The Philadelphia Inquirer remembers Brian Utain, 66, “one of a group of Temple University students who used to harmonize on the lawn or in Mitten Hall or even on street corners in the '60s, lending their own original take on R&B and soul numbers.” Two other members of the group, which called themselves the Temptones: Guitarist John Oates and singer Daryl Hohl, who would later change his name to Hall and form the band that Philadelphians are duty-bound to love.

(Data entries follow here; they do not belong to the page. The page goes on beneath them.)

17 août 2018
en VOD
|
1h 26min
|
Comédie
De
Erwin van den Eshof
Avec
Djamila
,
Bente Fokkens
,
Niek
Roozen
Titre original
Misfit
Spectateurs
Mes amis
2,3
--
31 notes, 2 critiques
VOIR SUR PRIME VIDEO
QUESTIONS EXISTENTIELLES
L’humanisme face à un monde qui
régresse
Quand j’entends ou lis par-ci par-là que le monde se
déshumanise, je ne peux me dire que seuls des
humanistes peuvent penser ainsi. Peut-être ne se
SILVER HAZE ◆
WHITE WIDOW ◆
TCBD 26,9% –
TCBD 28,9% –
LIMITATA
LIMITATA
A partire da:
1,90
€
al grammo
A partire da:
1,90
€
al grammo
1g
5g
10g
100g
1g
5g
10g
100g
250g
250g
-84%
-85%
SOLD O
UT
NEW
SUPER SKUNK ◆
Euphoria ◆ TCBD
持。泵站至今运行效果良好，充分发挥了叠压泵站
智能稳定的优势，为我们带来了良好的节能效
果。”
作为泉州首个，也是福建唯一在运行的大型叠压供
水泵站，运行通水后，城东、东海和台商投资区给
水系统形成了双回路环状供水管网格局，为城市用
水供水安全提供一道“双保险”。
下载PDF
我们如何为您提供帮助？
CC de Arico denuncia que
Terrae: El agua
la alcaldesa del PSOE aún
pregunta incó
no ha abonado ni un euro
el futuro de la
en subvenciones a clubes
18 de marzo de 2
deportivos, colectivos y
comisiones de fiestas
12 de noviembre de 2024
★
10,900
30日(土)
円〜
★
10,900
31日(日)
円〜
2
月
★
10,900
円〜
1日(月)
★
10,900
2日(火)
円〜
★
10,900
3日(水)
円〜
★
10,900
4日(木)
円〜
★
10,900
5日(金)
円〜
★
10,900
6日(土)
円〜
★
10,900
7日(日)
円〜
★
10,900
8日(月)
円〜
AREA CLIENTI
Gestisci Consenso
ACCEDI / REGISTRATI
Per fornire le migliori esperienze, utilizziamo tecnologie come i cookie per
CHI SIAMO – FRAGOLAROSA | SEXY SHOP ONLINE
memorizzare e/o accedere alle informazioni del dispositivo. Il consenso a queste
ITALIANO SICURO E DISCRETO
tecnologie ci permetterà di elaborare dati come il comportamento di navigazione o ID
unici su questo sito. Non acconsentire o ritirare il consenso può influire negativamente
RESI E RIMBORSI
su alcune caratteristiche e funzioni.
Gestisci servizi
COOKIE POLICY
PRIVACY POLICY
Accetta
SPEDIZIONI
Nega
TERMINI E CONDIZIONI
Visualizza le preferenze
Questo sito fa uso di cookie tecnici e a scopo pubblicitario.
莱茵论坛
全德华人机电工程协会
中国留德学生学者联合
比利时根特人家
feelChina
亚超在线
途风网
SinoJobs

The Los Angeles Times notes the death of Petro Vlahos at 96. Vlahos “vastly improv[ed] a composite-image process commonly known as the ‘blue-screen effect’” for 1959’s Ben-Hur and “created a related technique that made Dick Van Dyke appear to dance among the penguins in the 1964 movie Mary Poppins."
QUOTE OF THE WEEK
“He wasn’t necessarily the world’s best novelist or the best bullfighter or best artist or best piano player or best nightclub owner, but he was very good at all of them. He was like a pentathlete.” — Barnaby Conrad III, on his father, Barnaby Conrad Jr., “bullfighter, bon vivant, portrait artist, saloonkeeper to the stars, author of 36 books and founder of the Santa Barbara (Calif.) Writers Conference,” who died Feb. 12 at 90. The scion of a wealthy San Francisco family, Conrad got into bullfighting while taking art classes in Mexico City, and wound up fighting as “El Niño de California,” or “the California Kid,” in Spain, Mexico, and Peru. He was wounded in the ring so badly that he wasn’t eligible for military service, but joined the State Department and became the U.S. vice consul in Seville, Spain. Later, he opened a nightclub, El Matador, in San Francisco. In 1961, he published Famous Last Words, which compiled the final utterances of famous people, but alas, his obits don’t record his own.